**Exercise goal:** Filter the entries for the word "also". Copy each line that has it.

**Page-level text extractions:**
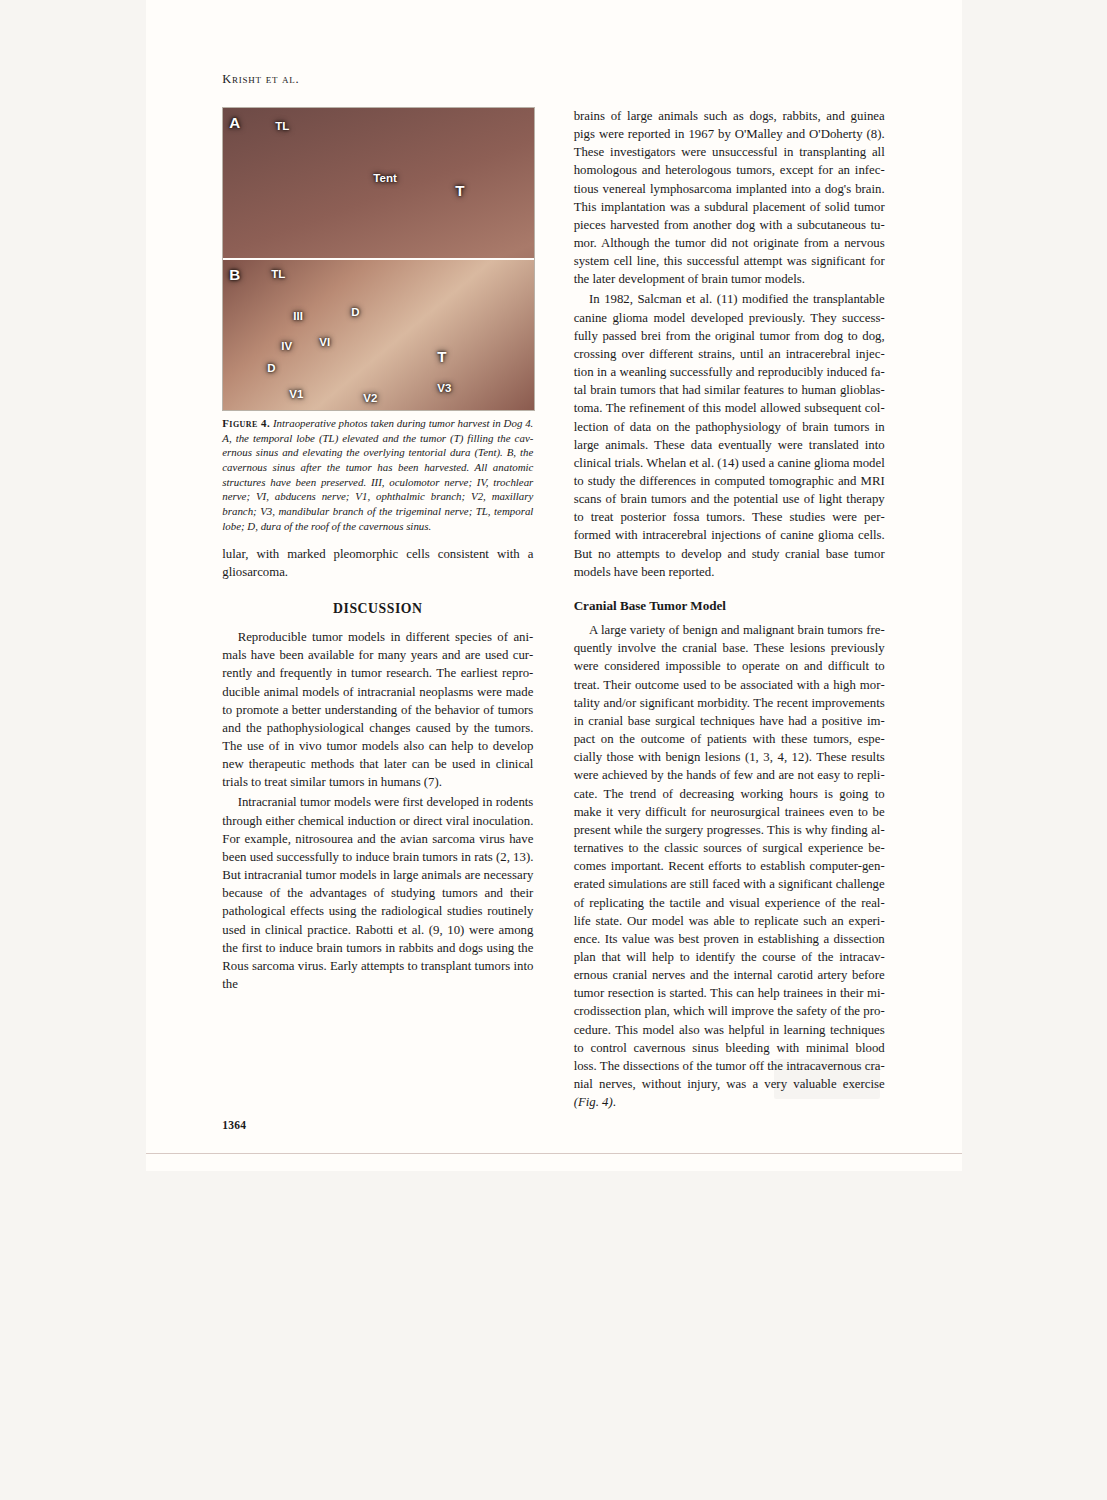Krisht et al.
A TL Tent T
B TL III D IV VI D T V1 V2 V3
Figure 4. Intraoperative photos taken during tumor harvest in Dog 4. A, the temporal lobe (TL) elevated and the tumor (T) filling the cavernous sinus and elevating the overlying tentorial dura (Tent). B, the cavernous sinus after the tumor has been harvested. All anatomic structures have been preserved. III, oculomotor nerve; IV, trochlear nerve; VI, abducens nerve; V1, ophthalmic branch; V2, maxillary branch; V3, mandibular branch of the trigeminal nerve; TL, temporal lobe; D, dura of the roof of the cavernous sinus.
lular, with marked pleomorphic cells consistent with a gliosarcoma.
DISCUSSION
Reproducible tumor models in different species of animals have been available for many years and are used currently and frequently in tumor research. The earliest reproducible animal models of intracranial neoplasms were made to promote a better understanding of the behavior of tumors and the pathophysiological changes caused by the tumors. The use of in vivo tumor models also can help to develop new therapeutic methods that later can be used in clinical trials to treat similar tumors in humans (7).
Intracranial tumor models were first developed in rodents through either chemical induction or direct viral inoculation. For example, nitrosourea and the avian sarcoma virus have been used successfully to induce brain tumors in rats (2, 13). But intracranial tumor models in large animals are necessary because of the advantages of studying tumors and their pathological effects using the radiological studies routinely used in clinical practice. Rabotti et al. (9, 10) were among the first to induce brain tumors in rabbits and dogs using the Rous sarcoma virus. Early attempts to transplant tumors into the
brains of large animals such as dogs, rabbits, and guinea pigs were reported in 1967 by O'Malley and O'Doherty (8). These investigators were unsuccessful in transplanting all homologous and heterologous tumors, except for an infectious venereal lymphosarcoma implanted into a dog's brain. This implantation was a subdural placement of solid tumor pieces harvested from another dog with a subcutaneous tumor. Although the tumor did not originate from a nervous system cell line, this successful attempt was significant for the later development of brain tumor models.
In 1982, Salcman et al. (11) modified the transplantable canine glioma model developed previously. They successfully passed brei from the original tumor from dog to dog, crossing over different strains, until an intracerebral injection in a weanling successfully and reproducibly induced fatal brain tumors that had similar features to human glioblastoma. The refinement of this model allowed subsequent collection of data on the pathophysiology of brain tumors in large animals. These data eventually were translated into clinical trials. Whelan et al. (14) used a canine glioma model to study the differences in computed tomographic and MRI scans of brain tumors and the potential use of light therapy to treat posterior fossa tumors. These studies were performed with intracerebral injections of canine glioma cells. But no attempts to develop and study cranial base tumor models have been reported.
Cranial Base Tumor Model
A large variety of benign and malignant brain tumors frequently involve the cranial base. These lesions previously were considered impossible to operate on and difficult to treat. Their outcome used to be associated with a high mortality and/or significant morbidity. The recent improvements in cranial base surgical techniques have had a positive impact on the outcome of patients with these tumors, especially those with benign lesions (1, 3, 4, 12). These results were achieved by the hands of few and are not easy to replicate. The trend of decreasing working hours is going to make it very difficult for neurosurgical trainees even to be present while the surgery progresses. This is why finding alternatives to the classic sources of surgical experience becomes important. Recent efforts to establish computer-generated simulations are still faced with a significant challenge of replicating the tactile and visual experience of the real-life state. Our model was able to replicate such an experience. Its value was best proven in establishing a dissection plan that will help to identify the course of the intracavernous cranial nerves and the internal carotid artery before tumor resection is started. This can help trainees in their microdissection plan, which will improve the safety of the procedure. This model also was helpful in learning techniques to control cavernous sinus bleeding with minimal blood loss. The dissections of the tumor off the intracavernous cranial nerves, without injury, was a very valuable exercise (Fig. 4).
1364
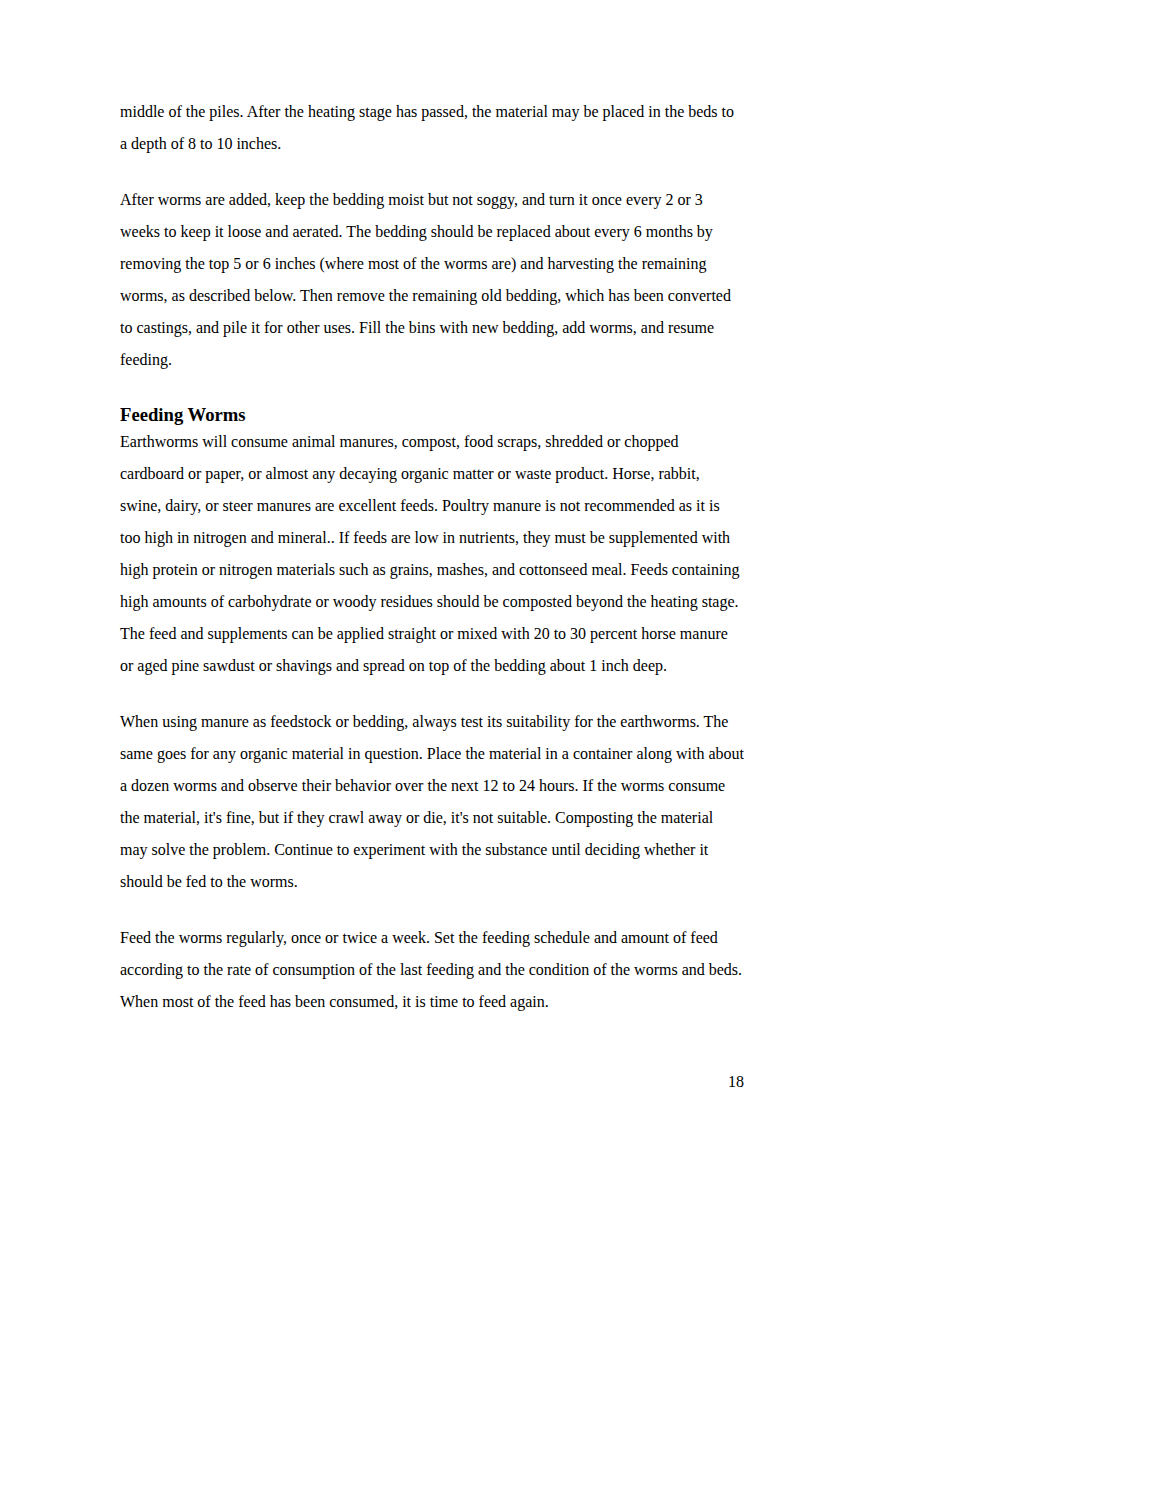middle of the piles. After the heating stage has passed, the material may be placed in the beds to a depth of 8 to 10 inches.
After worms are added, keep the bedding moist but not soggy, and turn it once every 2 or 3 weeks to keep it loose and aerated. The bedding should be replaced about every 6 months by removing the top 5 or 6 inches (where most of the worms are) and harvesting the remaining worms, as described below. Then remove the remaining old bedding, which has been converted to castings, and pile it for other uses. Fill the bins with new bedding, add worms, and resume feeding.
Feeding Worms
Earthworms will consume animal manures, compost, food scraps, shredded or chopped cardboard or paper, or almost any decaying organic matter or waste product. Horse, rabbit, swine, dairy, or steer manures are excellent feeds. Poultry manure is not recommended as it is too high in nitrogen and mineral.. If feeds are low in nutrients, they must be supplemented with high protein or nitrogen materials such as grains, mashes, and cottonseed meal. Feeds containing high amounts of carbohydrate or woody residues should be composted beyond the heating stage. The feed and supplements can be applied straight or mixed with 20 to 30 percent horse manure or aged pine sawdust or shavings and spread on top of the bedding about 1 inch deep.
When using manure as feedstock or bedding, always test its suitability for the earthworms. The same goes for any organic material in question. Place the material in a container along with about a dozen worms and observe their behavior over the next 12 to 24 hours. If the worms consume the material, it's fine, but if they crawl away or die, it's not suitable. Composting the material may solve the problem. Continue to experiment with the substance until deciding whether it should be fed to the worms.
Feed the worms regularly, once or twice a week. Set the feeding schedule and amount of feed according to the rate of consumption of the last feeding and the condition of the worms and beds. When most of the feed has been consumed, it is time to feed again.
18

**Your solution:**
Reproducible tumor models in different species of animals have been available for many years and are used currently and frequently in tumor research. The earliest reproducible animal models of intracranial neoplasms were made to promote a better understanding of the behavior of tumors and the pathophysiological changes caused by the tumors. The use of in vivo tumor models also can help to develop new therapeutic methods that later can be used in clinical trials to treat similar tumors in humans (7).
A large variety of benign and malignant brain tumors frequently involve the cranial base. These lesions previously were considered impossible to operate on and difficult to treat. Their outcome used to be associated with a high mortality and/or significant morbidity. The recent improvements in cranial base surgical techniques have had a positive impact on the outcome of patients with these tumors, especially those with benign lesions (1, 3, 4, 12). These results were achieved by the hands of few and are not easy to replicate. The trend of decreasing working hours is going to make it very difficult for neurosurgical trainees even to be present while the surgery progresses. This is why finding alternatives to the classic sources of surgical experience becomes important. Recent efforts to establish computer-generated simulations are still faced with a significant challenge of replicating the tactile and visual experience of the real-life state. Our model was able to replicate such an experience. Its value was best proven in establishing a dissection plan that will help to identify the course of the intracavernous cranial nerves and the internal carotid artery before tumor resection is started. This can help trainees in their microdissection plan, which will improve the safety of the procedure. This model also was helpful in learning techniques to control cavernous sinus bleeding with minimal blood loss. The dissections of the tumor off the intracavernous cranial nerves, without injury, was a very valuable exercise (Fig. 4).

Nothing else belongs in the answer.